#### GIVEN DATA
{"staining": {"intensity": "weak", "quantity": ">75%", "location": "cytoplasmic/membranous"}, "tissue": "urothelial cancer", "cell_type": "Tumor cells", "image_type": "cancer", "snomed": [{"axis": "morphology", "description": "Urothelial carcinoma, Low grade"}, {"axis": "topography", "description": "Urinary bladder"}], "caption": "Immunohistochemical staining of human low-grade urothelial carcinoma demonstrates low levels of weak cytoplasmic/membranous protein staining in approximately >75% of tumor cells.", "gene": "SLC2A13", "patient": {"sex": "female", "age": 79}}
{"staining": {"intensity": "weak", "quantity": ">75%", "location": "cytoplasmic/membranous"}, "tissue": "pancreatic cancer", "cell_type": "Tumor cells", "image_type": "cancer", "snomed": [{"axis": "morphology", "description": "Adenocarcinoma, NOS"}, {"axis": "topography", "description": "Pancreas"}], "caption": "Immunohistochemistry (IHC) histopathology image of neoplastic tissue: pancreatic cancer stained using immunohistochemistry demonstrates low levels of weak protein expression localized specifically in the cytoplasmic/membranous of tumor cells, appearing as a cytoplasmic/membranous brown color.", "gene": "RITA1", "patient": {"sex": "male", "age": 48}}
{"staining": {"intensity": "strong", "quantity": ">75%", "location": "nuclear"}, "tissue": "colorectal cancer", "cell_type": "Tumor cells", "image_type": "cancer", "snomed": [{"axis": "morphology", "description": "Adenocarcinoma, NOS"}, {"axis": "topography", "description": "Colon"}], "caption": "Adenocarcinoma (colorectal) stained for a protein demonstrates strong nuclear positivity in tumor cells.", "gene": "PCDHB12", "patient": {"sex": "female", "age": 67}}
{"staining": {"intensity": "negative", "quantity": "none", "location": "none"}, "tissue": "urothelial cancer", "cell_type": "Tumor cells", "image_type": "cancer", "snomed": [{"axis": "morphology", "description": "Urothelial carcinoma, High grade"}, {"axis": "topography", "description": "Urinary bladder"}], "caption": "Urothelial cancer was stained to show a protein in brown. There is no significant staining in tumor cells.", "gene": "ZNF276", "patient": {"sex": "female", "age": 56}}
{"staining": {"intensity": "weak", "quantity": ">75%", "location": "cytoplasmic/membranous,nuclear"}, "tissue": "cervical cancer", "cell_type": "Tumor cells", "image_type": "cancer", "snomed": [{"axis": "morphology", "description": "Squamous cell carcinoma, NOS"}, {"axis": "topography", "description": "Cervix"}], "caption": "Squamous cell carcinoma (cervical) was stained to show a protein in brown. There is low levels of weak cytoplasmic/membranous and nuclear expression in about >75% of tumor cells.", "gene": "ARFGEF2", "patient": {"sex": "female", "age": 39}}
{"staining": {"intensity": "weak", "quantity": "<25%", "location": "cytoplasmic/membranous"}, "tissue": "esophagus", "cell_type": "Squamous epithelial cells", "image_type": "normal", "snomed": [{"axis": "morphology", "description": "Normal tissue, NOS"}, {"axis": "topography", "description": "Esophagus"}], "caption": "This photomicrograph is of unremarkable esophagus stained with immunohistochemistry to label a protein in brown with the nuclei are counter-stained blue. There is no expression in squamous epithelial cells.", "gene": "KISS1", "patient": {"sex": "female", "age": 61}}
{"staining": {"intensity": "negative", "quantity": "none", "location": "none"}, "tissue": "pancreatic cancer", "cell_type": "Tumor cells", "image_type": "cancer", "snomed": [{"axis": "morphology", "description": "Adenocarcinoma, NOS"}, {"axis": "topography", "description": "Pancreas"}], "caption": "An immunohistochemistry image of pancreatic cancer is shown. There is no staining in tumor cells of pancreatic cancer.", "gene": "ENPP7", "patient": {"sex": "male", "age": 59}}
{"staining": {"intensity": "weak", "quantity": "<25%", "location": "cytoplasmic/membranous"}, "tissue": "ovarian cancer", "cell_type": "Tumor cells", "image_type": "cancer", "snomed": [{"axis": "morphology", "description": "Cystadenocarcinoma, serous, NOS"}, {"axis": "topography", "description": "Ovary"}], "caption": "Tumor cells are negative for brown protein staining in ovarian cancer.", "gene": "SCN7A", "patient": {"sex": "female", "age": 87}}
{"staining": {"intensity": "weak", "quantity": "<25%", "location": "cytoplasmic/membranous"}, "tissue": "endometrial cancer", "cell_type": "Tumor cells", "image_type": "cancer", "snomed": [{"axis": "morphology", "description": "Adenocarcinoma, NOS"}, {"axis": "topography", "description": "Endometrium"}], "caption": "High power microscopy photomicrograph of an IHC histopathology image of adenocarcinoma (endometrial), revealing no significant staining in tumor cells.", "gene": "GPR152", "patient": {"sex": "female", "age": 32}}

#### EXERCISE DETAILS
Please copy each entry. Leave nothing out.

#### EXERCISE ANSWER
{"staining": {"intensity": "weak", "quantity": ">75%", "location": "cytoplasmic/membranous"}, "tissue": "urothelial cancer", "cell_type": "Tumor cells", "image_type": "cancer", "snomed": [{"axis": "morphology", "description": "Urothelial carcinoma, Low grade"}, {"axis": "topography", "description": "Urinary bladder"}], "caption": "Immunohistochemical staining of human low-grade urothelial carcinoma demonstrates low levels of weak cytoplasmic/membranous protein staining in approximately >75% of tumor cells.", "gene": "SLC2A13", "patient": {"sex": "female", "age": 79}}
{"staining": {"intensity": "weak", "quantity": ">75%", "location": "cytoplasmic/membranous"}, "tissue": "pancreatic cancer", "cell_type": "Tumor cells", "image_type": "cancer", "snomed": [{"axis": "morphology", "description": "Adenocarcinoma, NOS"}, {"axis": "topography", "description": "Pancreas"}], "caption": "Immunohistochemistry (IHC) histopathology image of neoplastic tissue: pancreatic cancer stained using immunohistochemistry demonstrates low levels of weak protein expression localized specifically in the cytoplasmic/membranous of tumor cells, appearing as a cytoplasmic/membranous brown color.", "gene": "RITA1", "patient": {"sex": "male", "age": 48}}
{"staining": {"intensity": "strong", "quantity": ">75%", "location": "nuclear"}, "tissue": "colorectal cancer", "cell_type": "Tumor cells", "image_type": "cancer", "snomed": [{"axis": "morphology", "description": "Adenocarcinoma, NOS"}, {"axis": "topography", "description": "Colon"}], "caption": "Adenocarcinoma (colorectal) stained for a protein demonstrates strong nuclear positivity in tumor cells.", "gene": "PCDHB12", "patient": {"sex": "female", "age": 67}}
{"staining": {"intensity": "negative", "quantity": "none", "location": "none"}, "tissue": "urothelial cancer", "cell_type": "Tumor cells", "image_type": "cancer", "snomed": [{"axis": "morphology", "description": "Urothelial carcinoma, High grade"}, {"axis": "topography", "description": "Urinary bladder"}], "caption": "Urothelial cancer was stained to show a protein in brown. There is no significant staining in tumor cells.", "gene": "ZNF276", "patient": {"sex": "female", "age": 56}}
{"staining": {"intensity": "weak", "quantity": ">75%", "location": "cytoplasmic/membranous,nuclear"}, "tissue": "cervical cancer", "cell_type": "Tumor cells", "image_type": "cancer", "snomed": [{"axis": "morphology", "description": "Squamous cell carcinoma, NOS"}, {"axis": "topography", "description": "Cervix"}], "caption": "Squamous cell carcinoma (cervical) was stained to show a protein in brown. There is low levels of weak cytoplasmic/membranous and nuclear expression in about >75% of tumor cells.", "gene": "ARFGEF2", "patient": {"sex": "female", "age": 39}}
{"staining": {"intensity": "weak", "quantity": "<25%", "location": "cytoplasmic/membranous"}, "tissue": "esophagus", "cell_type": "Squamous epithelial cells", "image_type": "normal", "snomed": [{"axis": "morphology", "description": "Normal tissue, NOS"}, {"axis": "topography", "description": "Esophagus"}], "caption": "This photomicrograph is of unremarkable esophagus stained with immunohistochemistry to label a protein in brown with the nuclei are counter-stained blue. There is no expression in squamous epithelial cells.", "gene": "KISS1", "patient": {"sex": "female", "age": 61}}
{"staining": {"intensity": "negative", "quantity": "none", "location": "none"}, "tissue": "pancreatic cancer", "cell_type": "Tumor cells", "image_type": "cancer", "snomed": [{"axis": "morphology", "description": "Adenocarcinoma, NOS"}, {"axis": "topography", "description": "Pancreas"}], "caption": "An immunohistochemistry image of pancreatic cancer is shown. There is no staining in tumor cells of pancreatic cancer.", "gene": "ENPP7", "patient": {"sex": "male", "age": 59}}
{"staining": {"intensity": "weak", "quantity": "<25%", "location": "cytoplasmic/membranous"}, "tissue": "ovarian cancer", "cell_type": "Tumor cells", "image_type": "cancer", "snomed": [{"axis": "morphology", "description": "Cystadenocarcinoma, serous, NOS"}, {"axis": "topography", "description": "Ovary"}], "caption": "Tumor cells are negative for brown protein staining in ovarian cancer.", "gene": "SCN7A", "patient": {"sex": "female", "age": 87}}
{"staining": {"intensity": "weak", "quantity": "<25%", "location": "cytoplasmic/membranous"}, "tissue": "endometrial cancer", "cell_type": "Tumor cells", "image_type": "cancer", "snomed": [{"axis": "morphology", "description": "Adenocarcinoma, NOS"}, {"axis": "topography", "description": "Endometrium"}], "caption": "High power microscopy photomicrograph of an IHC histopathology image of adenocarcinoma (endometrial), revealing no significant staining in tumor cells.", "gene": "GPR152", "patient": {"sex": "female", "age": 32}}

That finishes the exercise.